According to Forbes, there are nearly 400 microbrewers in America accounting for 3.9% of American beer production. Mr. Welch would not disclose how much their launch cost, or where the partners got their initial funding, but he said they may eventually seek outside funding. He said Sixpoint is now brewing beer for 25% of what a brewery engineer told them it would cost.
"Half of the genius of why this business is succeeding is really good beer. The other half is the creative way we put the business together," he said.

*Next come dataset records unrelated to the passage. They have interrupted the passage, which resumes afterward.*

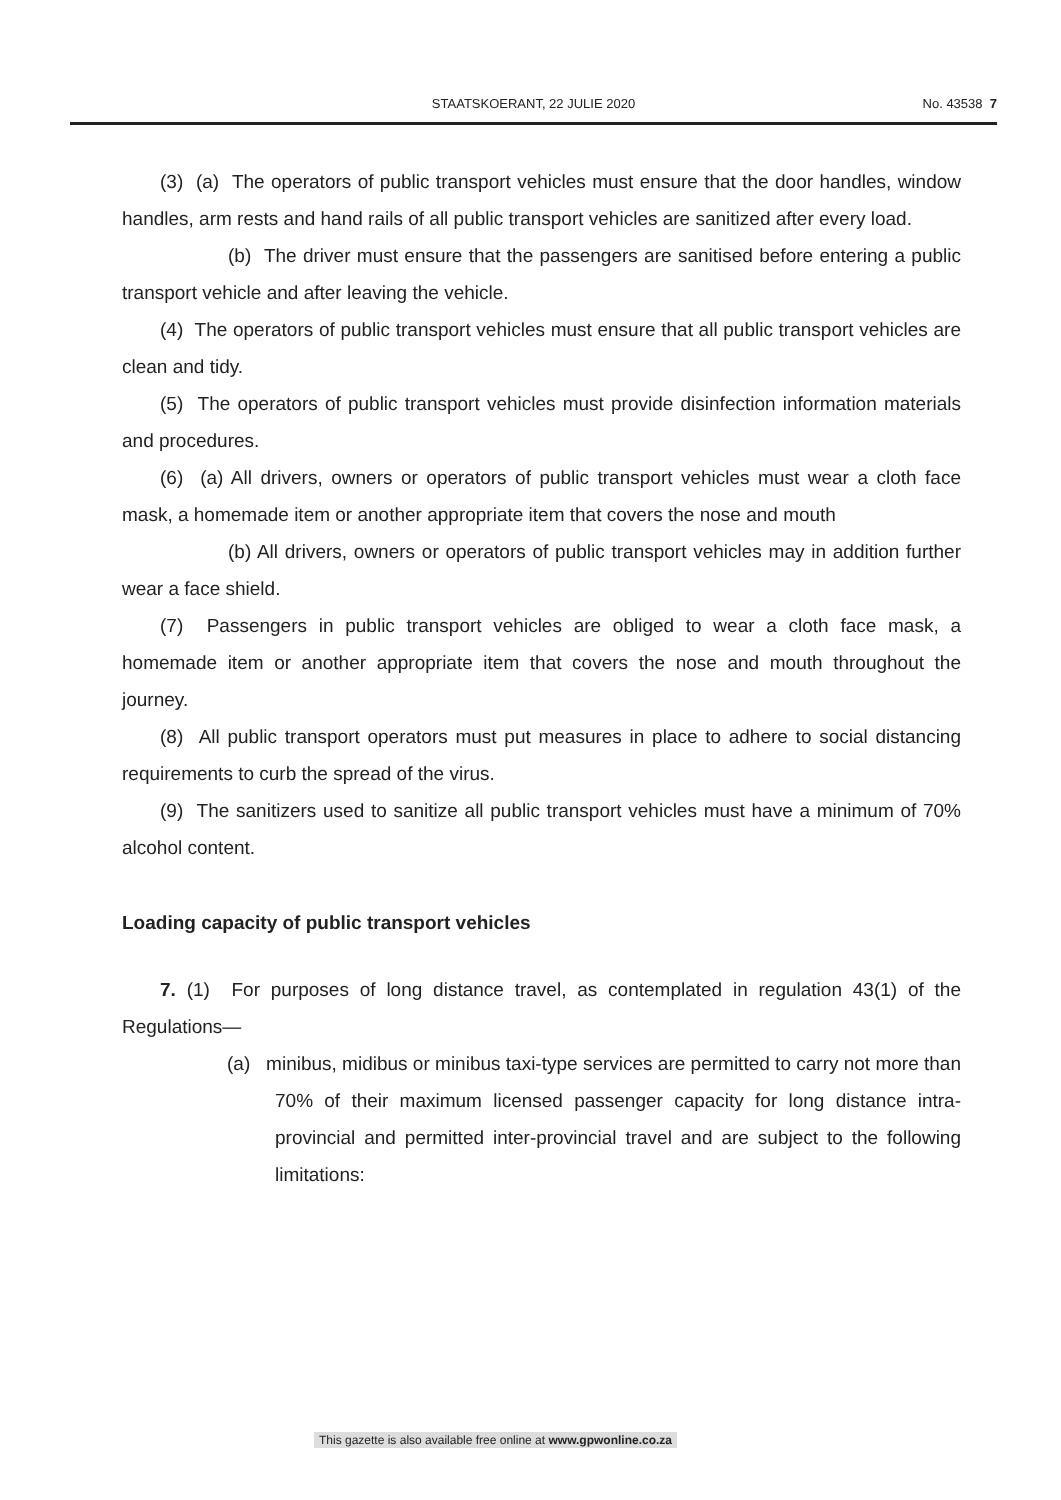STAATSKOERANT, 22 JULIE 2020
No. 43538 7
(3) (a) The operators of public transport vehicles must ensure that the door handles, window handles, arm rests and hand rails of all public transport vehicles are sanitized after every load.
(b) The driver must ensure that the passengers are sanitised before entering a public transport vehicle and after leaving the vehicle.
(4) The operators of public transport vehicles must ensure that all public transport vehicles are clean and tidy.
(5) The operators of public transport vehicles must provide disinfection information materials and procedures.
(6) (a) All drivers, owners or operators of public transport vehicles must wear a cloth face mask, a homemade item or another appropriate item that covers the nose and mouth
(b) All drivers, owners or operators of public transport vehicles may in addition further wear a face shield.
(7) Passengers in public transport vehicles are obliged to wear a cloth face mask, a homemade item or another appropriate item that covers the nose and mouth throughout the journey.
(8) All public transport operators must put measures in place to adhere to social distancing requirements to curb the spread of the virus.
(9) The sanitizers used to sanitize all public transport vehicles must have a minimum of 70% alcohol content.
Loading capacity of public transport vehicles
7. (1) For purposes of long distance travel, as contemplated in regulation 43(1) of the Regulations—
(a) minibus, midibus or minibus taxi-type services are permitted to carry not more than 70% of their maximum licensed passenger capacity for long distance intra-provincial and permitted inter-provincial travel and are subject to the following limitations:
This gazette is also available free online at www.gpwonline.co.za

Mr. Welch said that part of what keeps his hobby-turned-business from becoming stale is not getting bogged down in a plan. But he said the partners would like to max out production in their current location and move to a larger facility in about a year. The "light at the end of the tunnel," Mr. Welch said, is to install a bottling line. A used bottling line can cost $250,000, and a new system costs more than $1 million. Last month, the brewers and six friends spent about 30 hours bottling a special offering of 120 cases of seasonal beer, one bottle at a time.
Venturing into the highly regulated industry of alcohol manufacturing, the entrepreneurs have had to cope with a big league level of red tape. "Home-brewing was illegal in this country until Jimmy Carter made it legal toward the end of his presidency in 1979," Mr. Bronstein said.
Even today the start-up brewers had to first apply for and acquire a micro-brewing license from the federal Bureau of Alcohol, Tobacco and Firearms. The partners hit a snag when the font they used on a label that contains the surgeon general's warning fell a half a millimeter short of federal guidelines. After six weeks of waiting, the label was rejected. They had to redo it and pay a fee to expedite their new application.
After approval, the partners applied for a license from the state Liquor Authority, which required an on-site inspection. They now pay a beer tax of $7 a barrel that they ship, and must file biweekly reports to an off shoot agency of the ATF that determines the tax rate that they are charged. The greater the volume, the higher the tax rate. In October, Sixpoint paid $660 in beer tax.
The partners also described the challenge of marketing their beers with a microscopic marketing budget. "The educated consumers who drink craft beer aren't swayed by big budget ad campaigns, or most media in general. It's a challenge to come up with unique ways to get our product and message out to people without doing with things that go against our nature," Mr. Bronstein said.
But the word is out, and the partners say that each Saturday about two dozen Sixpoint groupies trek out to Red Hook to tour their humble facility. Before the crowds come, or they move elsewhere, the partners are reveling in their backwoods Brooklyn locale.
It's a rarity. Brooklyn Brewery, which has an outpost in Williamsburg and is known for its Brooklyn lager and its Brooklyn Pennant Ale, a homage to the 1955 Dodgers, brews only 20% of its beer in New York City. And Rheingold, a recent revival of an old New York beer name, is made upstate.